#### PROVIDED ENTRIES
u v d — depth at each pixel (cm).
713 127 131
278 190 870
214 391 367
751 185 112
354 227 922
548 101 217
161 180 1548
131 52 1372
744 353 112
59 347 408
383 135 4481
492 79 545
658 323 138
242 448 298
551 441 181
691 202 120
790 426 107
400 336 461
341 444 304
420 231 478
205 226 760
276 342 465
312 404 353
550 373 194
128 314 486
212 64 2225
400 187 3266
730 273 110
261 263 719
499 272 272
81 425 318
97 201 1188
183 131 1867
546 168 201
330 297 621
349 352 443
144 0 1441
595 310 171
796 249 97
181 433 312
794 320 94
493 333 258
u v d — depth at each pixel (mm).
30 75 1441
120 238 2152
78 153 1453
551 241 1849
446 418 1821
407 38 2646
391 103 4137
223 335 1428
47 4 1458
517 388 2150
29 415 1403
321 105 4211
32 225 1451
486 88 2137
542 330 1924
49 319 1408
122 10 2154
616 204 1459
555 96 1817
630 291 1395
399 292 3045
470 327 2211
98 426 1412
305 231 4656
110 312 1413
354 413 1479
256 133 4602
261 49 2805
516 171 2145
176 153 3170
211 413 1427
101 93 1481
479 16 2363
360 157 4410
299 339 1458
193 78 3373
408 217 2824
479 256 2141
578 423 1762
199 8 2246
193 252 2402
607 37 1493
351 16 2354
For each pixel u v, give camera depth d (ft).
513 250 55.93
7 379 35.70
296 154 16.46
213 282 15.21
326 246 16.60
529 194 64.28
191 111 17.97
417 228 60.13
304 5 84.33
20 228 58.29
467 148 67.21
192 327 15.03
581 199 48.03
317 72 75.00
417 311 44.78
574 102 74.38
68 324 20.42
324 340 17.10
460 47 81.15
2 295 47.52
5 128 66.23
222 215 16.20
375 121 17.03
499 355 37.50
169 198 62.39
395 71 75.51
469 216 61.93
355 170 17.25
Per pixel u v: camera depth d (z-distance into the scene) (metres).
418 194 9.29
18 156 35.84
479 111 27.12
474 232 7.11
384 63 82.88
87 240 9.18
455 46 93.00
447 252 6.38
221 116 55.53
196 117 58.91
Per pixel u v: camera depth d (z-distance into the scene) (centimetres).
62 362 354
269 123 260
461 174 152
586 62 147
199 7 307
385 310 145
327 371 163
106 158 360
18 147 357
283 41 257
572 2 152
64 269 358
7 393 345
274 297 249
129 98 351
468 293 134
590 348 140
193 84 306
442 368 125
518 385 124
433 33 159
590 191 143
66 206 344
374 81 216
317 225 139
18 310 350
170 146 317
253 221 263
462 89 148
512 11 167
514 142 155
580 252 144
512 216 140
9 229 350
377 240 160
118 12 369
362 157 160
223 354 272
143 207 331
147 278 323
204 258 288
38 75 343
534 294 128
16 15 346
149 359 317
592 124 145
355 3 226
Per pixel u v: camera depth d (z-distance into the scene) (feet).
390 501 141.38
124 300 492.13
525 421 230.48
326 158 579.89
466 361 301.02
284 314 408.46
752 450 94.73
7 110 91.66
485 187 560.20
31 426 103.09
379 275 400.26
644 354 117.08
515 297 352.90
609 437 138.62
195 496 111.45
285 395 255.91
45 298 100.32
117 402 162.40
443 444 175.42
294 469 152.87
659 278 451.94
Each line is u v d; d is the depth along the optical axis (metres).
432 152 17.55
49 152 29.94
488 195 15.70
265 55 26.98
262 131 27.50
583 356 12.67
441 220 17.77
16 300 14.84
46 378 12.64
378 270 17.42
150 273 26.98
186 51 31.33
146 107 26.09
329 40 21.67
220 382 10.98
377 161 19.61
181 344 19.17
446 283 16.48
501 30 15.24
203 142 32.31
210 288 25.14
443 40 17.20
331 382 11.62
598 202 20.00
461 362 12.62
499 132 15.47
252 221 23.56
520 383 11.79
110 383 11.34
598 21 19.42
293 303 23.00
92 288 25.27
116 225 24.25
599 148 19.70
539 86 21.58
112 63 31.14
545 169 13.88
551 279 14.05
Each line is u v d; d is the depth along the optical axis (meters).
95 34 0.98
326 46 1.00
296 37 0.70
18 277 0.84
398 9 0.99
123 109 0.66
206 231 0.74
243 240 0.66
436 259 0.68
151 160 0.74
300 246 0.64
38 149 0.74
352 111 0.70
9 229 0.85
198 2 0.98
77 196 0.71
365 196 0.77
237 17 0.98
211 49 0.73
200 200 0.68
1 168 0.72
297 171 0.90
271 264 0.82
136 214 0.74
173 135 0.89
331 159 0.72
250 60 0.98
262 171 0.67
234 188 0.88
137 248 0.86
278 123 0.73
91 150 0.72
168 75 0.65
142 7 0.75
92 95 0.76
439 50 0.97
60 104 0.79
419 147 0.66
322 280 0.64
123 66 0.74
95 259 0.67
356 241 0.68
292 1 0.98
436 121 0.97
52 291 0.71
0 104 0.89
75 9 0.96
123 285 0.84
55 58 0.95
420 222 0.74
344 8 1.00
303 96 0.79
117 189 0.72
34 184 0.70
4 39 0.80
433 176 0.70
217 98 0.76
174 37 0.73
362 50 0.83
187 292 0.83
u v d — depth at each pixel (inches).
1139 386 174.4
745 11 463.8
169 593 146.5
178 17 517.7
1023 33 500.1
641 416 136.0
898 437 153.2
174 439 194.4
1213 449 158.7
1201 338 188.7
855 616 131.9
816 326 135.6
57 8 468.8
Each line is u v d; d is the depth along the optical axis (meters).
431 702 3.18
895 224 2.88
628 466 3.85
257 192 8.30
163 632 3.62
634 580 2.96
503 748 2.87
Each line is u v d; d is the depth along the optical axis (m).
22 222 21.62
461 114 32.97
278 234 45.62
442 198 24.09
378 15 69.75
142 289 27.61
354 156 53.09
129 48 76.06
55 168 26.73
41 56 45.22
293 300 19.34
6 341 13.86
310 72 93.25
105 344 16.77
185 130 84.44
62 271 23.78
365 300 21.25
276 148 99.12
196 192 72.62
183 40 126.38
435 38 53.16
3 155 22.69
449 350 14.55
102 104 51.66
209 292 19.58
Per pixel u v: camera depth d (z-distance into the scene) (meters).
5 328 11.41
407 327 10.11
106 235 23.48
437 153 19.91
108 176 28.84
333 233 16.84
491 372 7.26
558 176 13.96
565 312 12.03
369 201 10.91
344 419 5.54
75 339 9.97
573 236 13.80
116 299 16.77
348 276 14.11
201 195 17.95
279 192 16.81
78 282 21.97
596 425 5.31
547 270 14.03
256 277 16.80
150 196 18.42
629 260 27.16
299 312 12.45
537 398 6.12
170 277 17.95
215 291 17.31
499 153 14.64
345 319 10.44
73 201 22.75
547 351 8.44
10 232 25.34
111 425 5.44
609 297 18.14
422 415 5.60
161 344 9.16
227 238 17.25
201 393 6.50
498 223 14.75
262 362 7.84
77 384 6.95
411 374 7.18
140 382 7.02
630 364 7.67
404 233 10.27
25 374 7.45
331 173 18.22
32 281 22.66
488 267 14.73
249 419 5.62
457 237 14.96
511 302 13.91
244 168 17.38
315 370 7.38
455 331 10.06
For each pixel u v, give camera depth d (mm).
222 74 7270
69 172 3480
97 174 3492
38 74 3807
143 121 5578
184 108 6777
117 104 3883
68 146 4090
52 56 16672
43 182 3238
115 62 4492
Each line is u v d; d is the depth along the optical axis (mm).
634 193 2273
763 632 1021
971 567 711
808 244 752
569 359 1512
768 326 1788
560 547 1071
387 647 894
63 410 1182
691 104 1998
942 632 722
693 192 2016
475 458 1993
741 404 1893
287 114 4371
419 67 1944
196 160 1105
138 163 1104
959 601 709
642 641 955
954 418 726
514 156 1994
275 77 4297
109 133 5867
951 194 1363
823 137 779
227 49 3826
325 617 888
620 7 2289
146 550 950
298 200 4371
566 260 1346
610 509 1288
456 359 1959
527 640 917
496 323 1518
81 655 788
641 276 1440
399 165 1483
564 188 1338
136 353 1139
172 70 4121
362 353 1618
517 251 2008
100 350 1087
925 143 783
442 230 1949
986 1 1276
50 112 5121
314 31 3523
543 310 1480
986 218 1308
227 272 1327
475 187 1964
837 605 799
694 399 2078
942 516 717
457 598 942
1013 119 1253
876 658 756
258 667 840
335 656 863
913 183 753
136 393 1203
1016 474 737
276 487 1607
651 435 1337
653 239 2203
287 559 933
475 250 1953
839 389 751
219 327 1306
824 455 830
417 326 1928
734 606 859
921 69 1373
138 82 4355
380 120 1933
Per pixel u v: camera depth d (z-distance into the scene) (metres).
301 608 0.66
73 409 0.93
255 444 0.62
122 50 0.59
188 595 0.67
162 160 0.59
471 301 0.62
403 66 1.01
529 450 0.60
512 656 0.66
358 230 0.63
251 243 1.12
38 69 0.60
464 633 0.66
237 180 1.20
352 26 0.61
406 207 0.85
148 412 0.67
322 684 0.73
########
THE TASK
Nothing but the lines above from the one containing "176 153 3170" through the one containing "196 117 58.91" should appear in the answer, each repeated exactly.

EXERCISE OUTPUT
176 153 3170
211 413 1427
101 93 1481
479 16 2363
360 157 4410
299 339 1458
193 78 3373
408 217 2824
479 256 2141
578 423 1762
199 8 2246
193 252 2402
607 37 1493
351 16 2354
For each pixel u v, give camera depth d (ft).
513 250 55.93
7 379 35.70
296 154 16.46
213 282 15.21
326 246 16.60
529 194 64.28
191 111 17.97
417 228 60.13
304 5 84.33
20 228 58.29
467 148 67.21
192 327 15.03
581 199 48.03
317 72 75.00
417 311 44.78
574 102 74.38
68 324 20.42
324 340 17.10
460 47 81.15
2 295 47.52
5 128 66.23
222 215 16.20
375 121 17.03
499 355 37.50
169 198 62.39
395 71 75.51
469 216 61.93
355 170 17.25
Per pixel u v: camera depth d (z-distance into the scene) (metres).
418 194 9.29
18 156 35.84
479 111 27.12
474 232 7.11
384 63 82.88
87 240 9.18
455 46 93.00
447 252 6.38
221 116 55.53
196 117 58.91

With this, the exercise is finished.